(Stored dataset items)
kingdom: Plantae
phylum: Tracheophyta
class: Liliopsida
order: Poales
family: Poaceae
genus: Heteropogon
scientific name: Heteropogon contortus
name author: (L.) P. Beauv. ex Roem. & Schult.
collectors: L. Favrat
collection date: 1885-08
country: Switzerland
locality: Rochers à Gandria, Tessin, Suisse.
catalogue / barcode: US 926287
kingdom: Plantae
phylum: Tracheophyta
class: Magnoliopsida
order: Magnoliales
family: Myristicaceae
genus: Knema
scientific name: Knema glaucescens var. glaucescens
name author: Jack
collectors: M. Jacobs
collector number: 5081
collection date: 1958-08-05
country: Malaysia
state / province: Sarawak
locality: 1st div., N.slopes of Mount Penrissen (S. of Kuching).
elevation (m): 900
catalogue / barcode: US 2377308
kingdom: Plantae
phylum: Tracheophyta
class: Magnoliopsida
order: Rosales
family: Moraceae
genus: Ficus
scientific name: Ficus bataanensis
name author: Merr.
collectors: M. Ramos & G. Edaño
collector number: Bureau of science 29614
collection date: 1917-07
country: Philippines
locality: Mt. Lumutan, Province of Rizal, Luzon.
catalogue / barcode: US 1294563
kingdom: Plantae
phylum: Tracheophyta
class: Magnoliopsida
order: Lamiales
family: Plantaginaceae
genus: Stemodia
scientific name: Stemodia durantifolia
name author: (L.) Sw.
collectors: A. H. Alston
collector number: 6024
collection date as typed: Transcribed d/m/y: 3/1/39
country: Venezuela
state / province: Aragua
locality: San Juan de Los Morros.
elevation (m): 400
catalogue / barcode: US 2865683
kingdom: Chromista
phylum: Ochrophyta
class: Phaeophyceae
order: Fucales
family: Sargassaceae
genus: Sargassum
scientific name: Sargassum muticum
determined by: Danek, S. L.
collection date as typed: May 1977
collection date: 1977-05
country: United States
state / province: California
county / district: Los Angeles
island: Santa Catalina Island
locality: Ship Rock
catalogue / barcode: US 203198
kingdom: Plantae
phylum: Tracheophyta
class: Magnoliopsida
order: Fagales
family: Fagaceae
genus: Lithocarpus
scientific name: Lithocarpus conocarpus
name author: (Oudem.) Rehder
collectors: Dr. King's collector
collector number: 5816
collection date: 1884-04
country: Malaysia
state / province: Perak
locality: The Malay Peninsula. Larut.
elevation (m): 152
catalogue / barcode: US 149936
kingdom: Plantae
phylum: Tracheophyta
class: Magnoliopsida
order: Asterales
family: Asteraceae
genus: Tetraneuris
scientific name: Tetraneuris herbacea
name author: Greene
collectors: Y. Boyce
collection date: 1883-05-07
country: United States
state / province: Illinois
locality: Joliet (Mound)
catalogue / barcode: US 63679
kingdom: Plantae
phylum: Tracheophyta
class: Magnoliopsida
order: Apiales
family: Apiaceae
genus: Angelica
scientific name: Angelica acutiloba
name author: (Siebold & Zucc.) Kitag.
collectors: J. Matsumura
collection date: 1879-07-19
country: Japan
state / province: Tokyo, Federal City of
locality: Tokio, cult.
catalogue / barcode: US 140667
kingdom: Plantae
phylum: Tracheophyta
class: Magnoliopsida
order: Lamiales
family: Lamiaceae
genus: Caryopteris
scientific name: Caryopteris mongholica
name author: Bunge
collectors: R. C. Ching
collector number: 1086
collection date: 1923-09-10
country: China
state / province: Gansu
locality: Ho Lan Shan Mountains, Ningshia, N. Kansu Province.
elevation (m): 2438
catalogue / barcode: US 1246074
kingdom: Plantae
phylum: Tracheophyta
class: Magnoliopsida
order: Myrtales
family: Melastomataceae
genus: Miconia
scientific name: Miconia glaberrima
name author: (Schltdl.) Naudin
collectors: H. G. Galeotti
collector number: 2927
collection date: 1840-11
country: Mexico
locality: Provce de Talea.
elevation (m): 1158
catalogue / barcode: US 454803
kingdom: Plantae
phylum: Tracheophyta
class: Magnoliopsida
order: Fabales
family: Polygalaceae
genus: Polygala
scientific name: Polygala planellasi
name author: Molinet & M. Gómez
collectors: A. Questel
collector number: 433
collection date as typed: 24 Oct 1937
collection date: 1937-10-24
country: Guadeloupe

● **Task to complete**:
Repeat the lines of all the entries above, swapping "locality" for "place" everywhere it occurs and leaving everything else unchanged.

● **Reply to the task**:
kingdom: Plantae
phylum: Tracheophyta
class: Liliopsida
order: Poales
family: Poaceae
genus: Heteropogon
scientific name: Heteropogon contortus
name author: (L.) P. Beauv. ex Roem. & Schult.
collectors: L. Favrat
collection date: 1885-08
country: Switzerland
place: Rochers à Gandria, Tessin, Suisse.
catalogue / barcode: US 926287
kingdom: Plantae
phylum: Tracheophyta
class: Magnoliopsida
order: Magnoliales
family: Myristicaceae
genus: Knema
scientific name: Knema glaucescens var. glaucescens
name author: Jack
collectors: M. Jacobs
collector number: 5081
collection date: 1958-08-05
country: Malaysia
state / province: Sarawak
place: 1st div., N.slopes of Mount Penrissen (S. of Kuching).
elevation (m): 900
catalogue / barcode: US 2377308
kingdom: Plantae
phylum: Tracheophyta
class: Magnoliopsida
order: Rosales
family: Moraceae
genus: Ficus
scientific name: Ficus bataanensis
name author: Merr.
collectors: M. Ramos & G. Edaño
collector number: Bureau of science 29614
collection date: 1917-07
country: Philippines
place: Mt. Lumutan, Province of Rizal, Luzon.
catalogue / barcode: US 1294563
kingdom: Plantae
phylum: Tracheophyta
class: Magnoliopsida
order: Lamiales
family: Plantaginaceae
genus: Stemodia
scientific name: Stemodia durantifolia
name author: (L.) Sw.
collectors: A. H. Alston
collector number: 6024
collection date as typed: Transcribed d/m/y: 3/1/39
country: Venezuela
state / province: Aragua
place: San Juan de Los Morros.
elevation (m): 400
catalogue / barcode: US 2865683
kingdom: Chromista
phylum: Ochrophyta
class: Phaeophyceae
order: Fucales
family: Sargassaceae
genus: Sargassum
scientific name: Sargassum muticum
determined by: Danek, S. L.
collection date as typed: May 1977
collection date: 1977-05
country: United States
state / province: California
county / district: Los Angeles
island: Santa Catalina Island
place: Ship Rock
catalogue / barcode: US 203198
kingdom: Plantae
phylum: Tracheophyta
class: Magnoliopsida
order: Fagales
family: Fagaceae
genus: Lithocarpus
scientific name: Lithocarpus conocarpus
name author: (Oudem.) Rehder
collectors: Dr. King's collector
collector number: 5816
collection date: 1884-04
country: Malaysia
state / province: Perak
place: The Malay Peninsula. Larut.
elevation (m): 152
catalogue / barcode: US 149936
kingdom: Plantae
phylum: Tracheophyta
class: Magnoliopsida
order: Asterales
family: Asteraceae
genus: Tetraneuris
scientific name: Tetraneuris herbacea
name author: Greene
collectors: Y. Boyce
collection date: 1883-05-07
country: United States
state / province: Illinois
place: Joliet (Mound)
catalogue / barcode: US 63679
kingdom: Plantae
phylum: Tracheophyta
class: Magnoliopsida
order: Apiales
family: Apiaceae
genus: Angelica
scientific name: Angelica acutiloba
name author: (Siebold & Zucc.) Kitag.
collectors: J. Matsumura
collection date: 1879-07-19
country: Japan
state / province: Tokyo, Federal City of
place: Tokio, cult.
catalogue / barcode: US 140667
kingdom: Plantae
phylum: Tracheophyta
class: Magnoliopsida
order: Lamiales
family: Lamiaceae
genus: Caryopteris
scientific name: Caryopteris mongholica
name author: Bunge
collectors: R. C. Ching
collector number: 1086
collection date: 1923-09-10
country: China
state / province: Gansu
place: Ho Lan Shan Mountains, Ningshia, N. Kansu Province.
elevation (m): 2438
catalogue / barcode: US 1246074
kingdom: Plantae
phylum: Tracheophyta
class: Magnoliopsida
order: Myrtales
family: Melastomataceae
genus: Miconia
scientific name: Miconia glaberrima
name author: (Schltdl.) Naudin
collectors: H. G. Galeotti
collector number: 2927
collection date: 1840-11
country: Mexico
place: Provce de Talea.
elevation (m): 1158
catalogue / barcode: US 454803
kingdom: Plantae
phylum: Tracheophyta
class: Magnoliopsida
order: Fabales
family: Polygalaceae
genus: Polygala
scientific name: Polygala planellasi
name author: Molinet & M. Gómez
collectors: A. Questel
collector number: 433
collection date as typed: 24 Oct 1937
collection date: 1937-10-24
country: Guadeloupe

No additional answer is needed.